SHORT PROBLEM 1 >> Convert the classification rows into a two-column CSV with the columns "field" and "value", one CSV line per row and each in one quoted field with any line breaks turned into spaces, covering only the part that opens with the line containing "order: Hemiptera" and closes with the line containing "scientific name: Empidonax minimus".

## START EXTRACTED TEXT

In the wake of public controversies involving science, such as the BSE crisis and the MMR debate, the government has started to open up expert advice. How close are we to a new model of knowledge, evidence and expertise? This is the issue posed in a new pamphlet, The Received Wisdom: opening up expert advice.* One of its authors, Alan Irwin, answers the question, while Bill Stow and Sue Mayer comment.

Could do better

The hard work may lie ahead, says Alan Irwin

British policy culture has gone through a remarkable transition since what are now widely seen as the bad old days of BSE. Once, talk was of confidentiality, closed systems and expert judgement. Now, policy makers speak enthusiastically of public engagement; acknowledging uncertainty and the need to build societal confidence in decision-making.

Nor is it just talk. New bodies have been created (including Defra and the Food Standards Agency), a nationwide debate over GM food has been conducted, experiments are taking place across the country with consensus conferences and citizens’ juries, and lay members have been appointed to key advisory committees. Even the best social commentator would have found all this very hard to predict as recently as the mid-1990s.

Tracking change

In sitting down to write The Received Wisdom, we were very conscious of the need to do justice to these changes and the intense efforts that lie behind them. We specifically wanted to track the (admittedly partial) transition from an old model based on closed structures, homogeneous experts and tight managerial control to a new approach which is more open and diverse, trusting of the public and willing to incorporate wider forms of expert knowledge.

## END EXTRACTED TEXT
## START TASK INPUT

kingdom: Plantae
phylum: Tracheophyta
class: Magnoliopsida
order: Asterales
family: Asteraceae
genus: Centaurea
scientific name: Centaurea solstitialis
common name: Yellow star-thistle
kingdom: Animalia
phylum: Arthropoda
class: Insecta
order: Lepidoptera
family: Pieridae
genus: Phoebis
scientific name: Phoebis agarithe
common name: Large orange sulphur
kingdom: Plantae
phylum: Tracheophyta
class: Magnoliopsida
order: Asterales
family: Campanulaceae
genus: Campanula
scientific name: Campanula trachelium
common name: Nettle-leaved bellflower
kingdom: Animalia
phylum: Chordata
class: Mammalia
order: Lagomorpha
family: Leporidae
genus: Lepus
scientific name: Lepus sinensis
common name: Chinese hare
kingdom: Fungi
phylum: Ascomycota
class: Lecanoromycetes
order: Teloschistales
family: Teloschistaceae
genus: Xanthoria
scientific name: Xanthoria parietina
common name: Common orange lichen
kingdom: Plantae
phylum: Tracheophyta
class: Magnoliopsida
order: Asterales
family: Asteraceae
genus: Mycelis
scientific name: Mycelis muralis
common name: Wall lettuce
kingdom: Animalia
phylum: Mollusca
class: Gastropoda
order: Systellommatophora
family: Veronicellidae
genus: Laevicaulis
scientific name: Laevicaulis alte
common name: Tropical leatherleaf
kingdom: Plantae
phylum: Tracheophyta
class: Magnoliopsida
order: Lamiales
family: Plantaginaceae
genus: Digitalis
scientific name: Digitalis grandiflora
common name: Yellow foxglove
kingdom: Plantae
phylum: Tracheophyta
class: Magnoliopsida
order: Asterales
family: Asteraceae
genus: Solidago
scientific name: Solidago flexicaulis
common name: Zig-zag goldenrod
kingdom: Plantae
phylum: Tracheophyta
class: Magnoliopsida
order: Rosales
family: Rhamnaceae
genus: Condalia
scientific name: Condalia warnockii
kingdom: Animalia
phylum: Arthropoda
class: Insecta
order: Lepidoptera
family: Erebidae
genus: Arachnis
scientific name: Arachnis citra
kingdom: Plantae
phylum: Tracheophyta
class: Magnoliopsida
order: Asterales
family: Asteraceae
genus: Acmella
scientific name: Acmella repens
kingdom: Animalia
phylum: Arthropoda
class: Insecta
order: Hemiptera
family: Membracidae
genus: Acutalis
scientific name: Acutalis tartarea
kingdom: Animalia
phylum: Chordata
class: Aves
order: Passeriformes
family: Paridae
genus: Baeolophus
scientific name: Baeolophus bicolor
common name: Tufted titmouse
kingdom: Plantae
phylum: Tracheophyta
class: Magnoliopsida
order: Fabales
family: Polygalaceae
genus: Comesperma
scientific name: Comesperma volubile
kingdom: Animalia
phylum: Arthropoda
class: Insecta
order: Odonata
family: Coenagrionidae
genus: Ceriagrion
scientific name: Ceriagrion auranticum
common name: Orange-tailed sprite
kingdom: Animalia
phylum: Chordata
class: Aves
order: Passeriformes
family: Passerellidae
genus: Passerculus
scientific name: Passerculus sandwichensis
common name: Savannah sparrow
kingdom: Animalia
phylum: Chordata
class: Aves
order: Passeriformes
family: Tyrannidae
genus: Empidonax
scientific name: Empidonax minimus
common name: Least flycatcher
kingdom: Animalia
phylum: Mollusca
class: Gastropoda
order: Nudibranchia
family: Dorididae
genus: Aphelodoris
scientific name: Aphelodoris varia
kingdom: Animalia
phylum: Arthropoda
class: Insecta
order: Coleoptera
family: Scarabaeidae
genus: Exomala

## END TASK INPUT

SHORT PROBLEM 2 >> In the passage on expert advice, reproduce the part that opens with the words containing "Nor is it just" and closes with "of expert knowledge.", replacing "consensus conferences" with "deliberative forums".

FULL RESPONSE 1 >>
field,value
"order:","Hemiptera"
"family:","Membracidae"
"genus:","Acutalis"
"scientific name:","Acutalis tartarea"
"kingdom:","Animalia"
"phylum:","Chordata"
"class:","Aves"
"order:","Passeriformes"
"family:","Paridae"
"genus:","Baeolophus"
"scientific name:","Baeolophus bicolor"
"common name:","Tufted titmouse"
"kingdom:","Plantae"
"phylum:","Tracheophyta"
"class:","Magnoliopsida"
"order:","Fabales"
"family:","Polygalaceae"
"genus:","Comesperma"
"scientific name:","Comesperma volubile"
"kingdom:","Animalia"
"phylum:","Arthropoda"
"class:","Insecta"
"order:","Odonata"
"family:","Coenagrionidae"
"genus:","Ceriagrion"
"scientific name:","Ceriagrion auranticum"
"common name:","Orange-tailed sprite"
"kingdom:","Animalia"
"phylum:","Chordata"
"class:","Aves"
"order:","Passeriformes"
"family:","Passerellidae"
"genus:","Passerculus"
"scientific name:","Passerculus sandwichensis"
"common name:","Savannah sparrow"
"kingdom:","Animalia"
"phylum:","Chordata"
"class:","Aves"
"order:","Passeriformes"
"family:","Tyrannidae"
"genus:","Empidonax"
"scientific name:","Empidonax minimus"

FULL RESPONSE 2 >>
Nor is it just talk. New bodies have been created (including Defra and the Food Standards Agency), a nationwide debate over GM food has been conducted, experiments are taking place across the country with deliberative forums and citizens’ juries, and lay members have been appointed to key advisory committees. Even the best social commentator would have found all this very hard to predict as recently as the mid-1990s.

Tracking change

In sitting down to write The Received Wisdom, we were very conscious of the need to do justice to these changes and the intense efforts that lie behind them. We specifically wanted to track the (admittedly partial) transition from an old model based on closed structures, homogeneous experts and tight managerial control to a new approach which is more open and diverse, trusting of the public and willing to incorporate wider forms of expert knowledge.